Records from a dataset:

━━━━━━━━━━━━━━━━━━━━

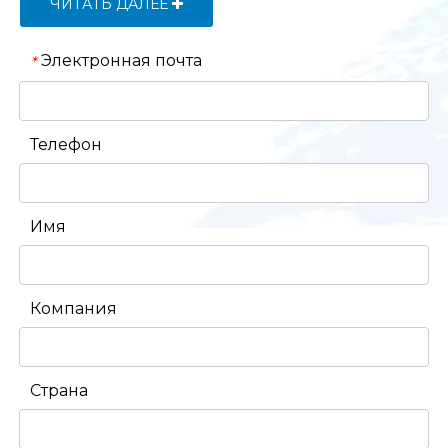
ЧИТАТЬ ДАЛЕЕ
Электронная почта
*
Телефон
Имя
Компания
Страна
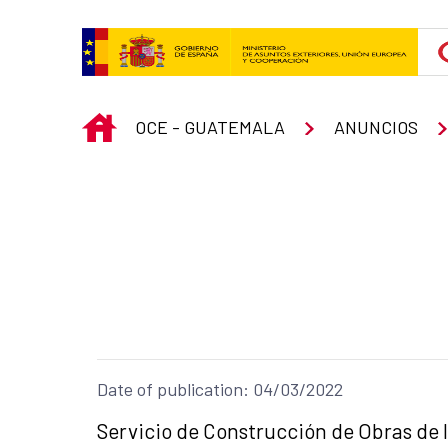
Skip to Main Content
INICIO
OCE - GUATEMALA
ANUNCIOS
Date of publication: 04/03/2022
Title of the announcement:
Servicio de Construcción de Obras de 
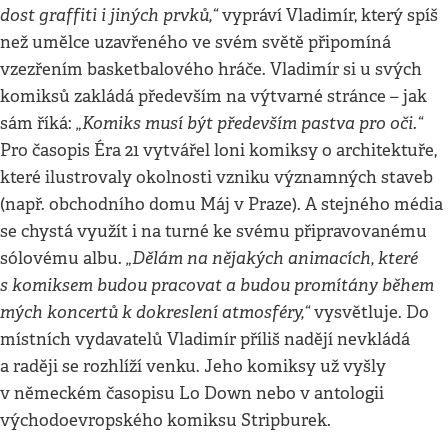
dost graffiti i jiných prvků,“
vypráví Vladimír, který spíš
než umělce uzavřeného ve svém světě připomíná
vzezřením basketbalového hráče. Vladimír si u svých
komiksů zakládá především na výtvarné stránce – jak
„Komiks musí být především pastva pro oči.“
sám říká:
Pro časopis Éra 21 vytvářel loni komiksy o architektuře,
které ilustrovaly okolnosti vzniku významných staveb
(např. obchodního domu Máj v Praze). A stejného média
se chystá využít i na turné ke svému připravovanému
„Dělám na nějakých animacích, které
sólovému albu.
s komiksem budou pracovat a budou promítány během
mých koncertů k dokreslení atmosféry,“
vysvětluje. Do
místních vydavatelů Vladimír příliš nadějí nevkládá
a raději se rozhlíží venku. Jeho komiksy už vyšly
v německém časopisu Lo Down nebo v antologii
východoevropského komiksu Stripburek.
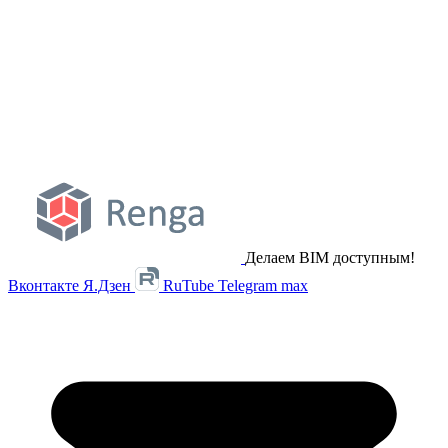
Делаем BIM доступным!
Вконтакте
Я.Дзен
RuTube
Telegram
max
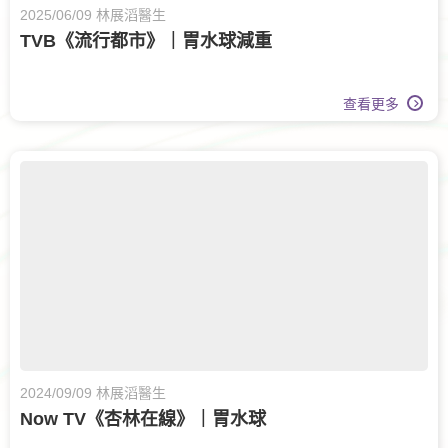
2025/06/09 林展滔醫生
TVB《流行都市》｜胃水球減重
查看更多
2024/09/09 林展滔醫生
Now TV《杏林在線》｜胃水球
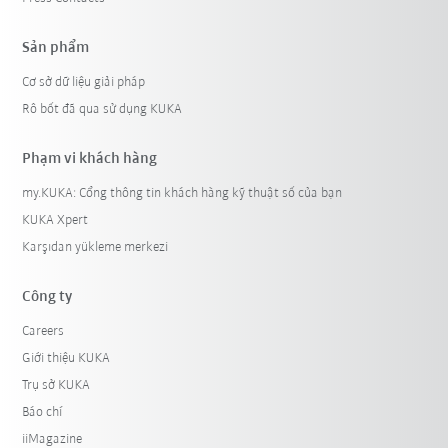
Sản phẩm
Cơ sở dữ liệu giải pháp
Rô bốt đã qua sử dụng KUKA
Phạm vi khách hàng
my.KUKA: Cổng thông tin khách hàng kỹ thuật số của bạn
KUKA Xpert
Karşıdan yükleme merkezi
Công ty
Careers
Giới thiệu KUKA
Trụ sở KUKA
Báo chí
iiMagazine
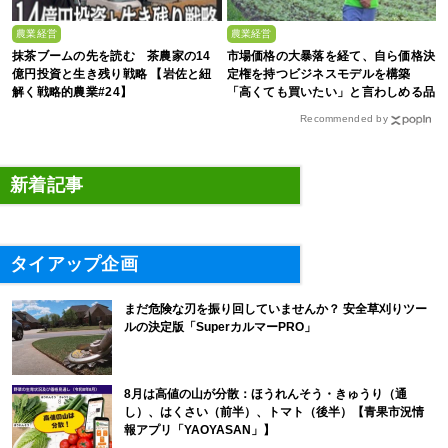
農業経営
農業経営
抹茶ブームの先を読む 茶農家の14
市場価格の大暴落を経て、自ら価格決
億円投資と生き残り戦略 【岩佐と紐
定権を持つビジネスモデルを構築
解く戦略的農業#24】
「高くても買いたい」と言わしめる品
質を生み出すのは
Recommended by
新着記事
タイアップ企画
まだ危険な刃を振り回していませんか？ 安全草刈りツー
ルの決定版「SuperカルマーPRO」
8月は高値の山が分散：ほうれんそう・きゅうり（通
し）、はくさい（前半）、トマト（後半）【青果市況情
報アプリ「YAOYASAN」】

━━━━━━━━━━━━━━━━━━━━

Your objective –
Reproduce the records verbatim from the line containing "2025/06/09 林展滔醫生" through the final line of the records, omitting the pictures.

Response to this task –
2025/06/09 林展滔醫生
TVB《流行都市》｜胃水球減重
查看更多
2024/09/09 林展滔醫生
Now TV《杏林在線》｜胃水球
Sản phẩm
Cơ sở dữ liệu giải pháp
Rô bốt đã qua sử dụng KUKA
Phạm vi khách hàng
my.KUKA: Cổng thông tin khách hàng kỹ thuật số của bạn
KUKA Xpert
Karşıdan yükleme merkezi
Công ty
Careers
Giới thiệu KUKA
Trụ sở KUKA
Báo chí
iiMagazine
農業経営
農業経営
抹茶ブームの先を読む 茶農家の14
市場価格の大暴落を経て、自ら価格決
億円投資と生き残り戦略 【岩佐と紐
定権を持つビジネスモデルを構築
解く戦略的農業#24】
「高くても買いたい」と言わしめる品
質を生み出すのは
Recommended by
新着記事
タイアップ企画
まだ危険な刃を振り回していませんか？ 安全草刈りツー
ルの決定版「SuperカルマーPRO」
8月は高値の山が分散：ほうれんそう・きゅうり（通
し）、はくさい（前半）、トマト（後半）【青果市況情
報アプリ「YAOYASAN」】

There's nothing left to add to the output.